═════ Source material ═════

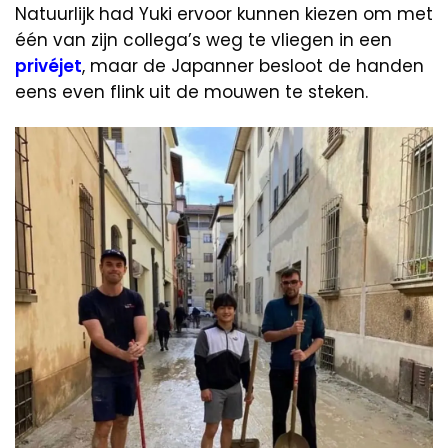
Natuurlijk had Yuki ervoor kunnen kiezen om met
één van zijn collega’s weg te vliegen in een
privéjet
, maar de Japanner besloot de handen
eens even flink uit de mouwen te steken.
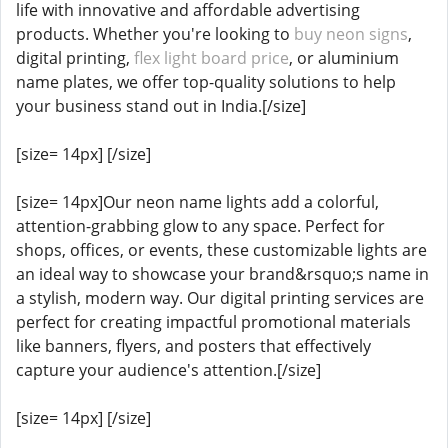
life with innovative and affordable advertising
products. Whether you're looking to
buy neon signs
,
digital printing,
flex light board price
, or aluminium
name plates, we offer top-quality solutions to help
your business stand out in India.[/size]
[size= 14px] [/size]
[size= 14px]Our neon name lights add a colorful,
attention-grabbing glow to any space. Perfect for
shops, offices, or events, these customizable lights are
an ideal way to showcase your brand&rsquo;s name in
a stylish, modern way. Our digital printing services are
perfect for creating impactful promotional materials
like banners, flyers, and posters that effectively
capture your audience's attention.[/size]
[size= 14px] [/size]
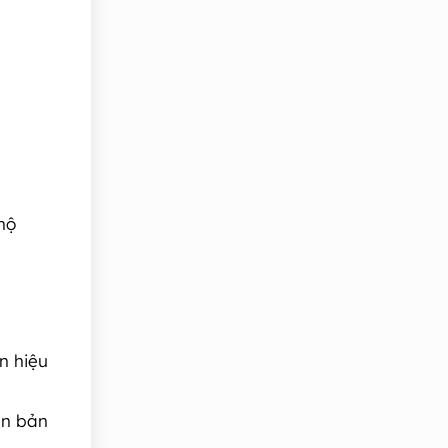
hộ
n hiệu
ên bản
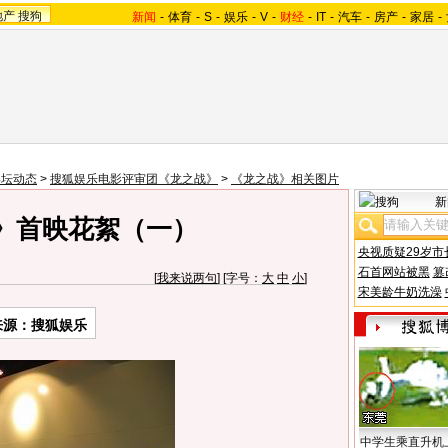
地产
搜狗
新闻
-
体育
-
S
-
娱乐
-
V
-
财经
-
IT
-
汽车
-
房产
-
家居
-
影坛动态
>
搜狐娱乐电影评审团《龙之战》
>
《龙之战》相关图片
新
》首映花絮（一）
央视质疑29岁市
石首网站被黑
篡
[
我来说两句
] [字号：
大
中
小
]
宋美龄牛奶洗澡
来源：搜狐娱乐
中学生乘直升机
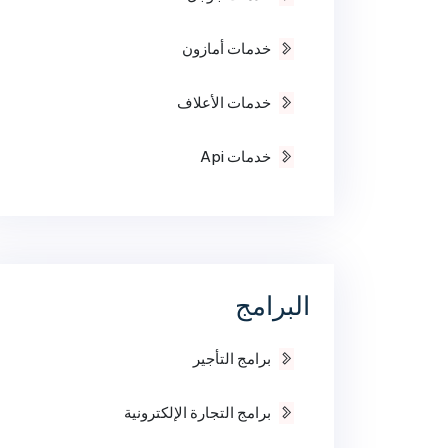
خدمات أمازون
خدمات الأعلاف
خدمات Api
البرامج
برامج التأجير
برامج التجارة الإلكترونية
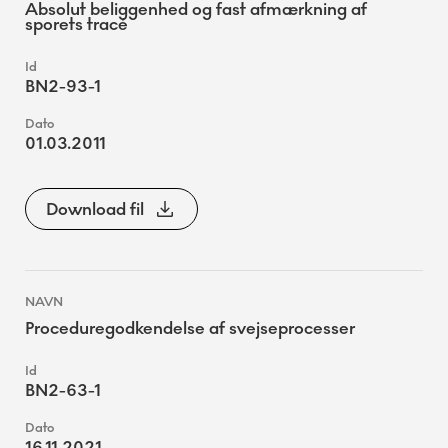
Absolut beliggenhed og fast afmærkning af
sporets tracé
BN2-93-1
01.03.2011
Download fil
Proceduregodkendelse af svejseprocesser
BN2-63-1
16.11.2021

═════

# Your instructions
Repeat every record above exactly. Omit the pictures.

# Solution for this task
Natuurlijk had Yuki ervoor kunnen kiezen om met
één van zijn collega’s weg te vliegen in een
privéjet
, maar de Japanner besloot de handen
eens even flink uit de mouwen te steken.
life with innovative and affordable advertising
products. Whether you're looking to
buy neon signs
,
digital printing,
flex light board price
, or aluminium
name plates, we offer top-quality solutions to help
your business stand out in India.[/size]
[size= 14px] [/size]
[size= 14px]Our neon name lights add a colorful,
attention-grabbing glow to any space. Perfect for
shops, offices, or events, these customizable lights are
an ideal way to showcase your brand&rsquo;s name in
a stylish, modern way. Our digital printing services are
perfect for creating impactful promotional materials
like banners, flyers, and posters that effectively
capture your audience's attention.[/size]
[size= 14px] [/size]
hộ
n hiệu
ên bản
地产
搜狗
新闻
-
体育
-
S
-
娱乐
-
V
-
财经
-
IT
-
汽车
-
房产
-
家居
-
影坛动态
>
搜狐娱乐电影评审团《龙之战》
>
《龙之战》相关图片
新
》首映花絮（一）
央视质疑29岁市
石首网站被黑
篡
[
我来说两句
] [字号：
大
中
小
]
宋美龄牛奶洗澡
来源：搜狐娱乐
中学生乘直升机
خدمات أمازون
خدمات الأعلاف
خدمات Api
البرامج
برامج التأجير
برامج التجارة الإلكترونية
Absolut beliggenhed og fast afmærkning af
sporets tracé
BN2-93-1
01.03.2011
Download fil
Proceduregodkendelse af svejseprocesser
BN2-63-1
16.11.2021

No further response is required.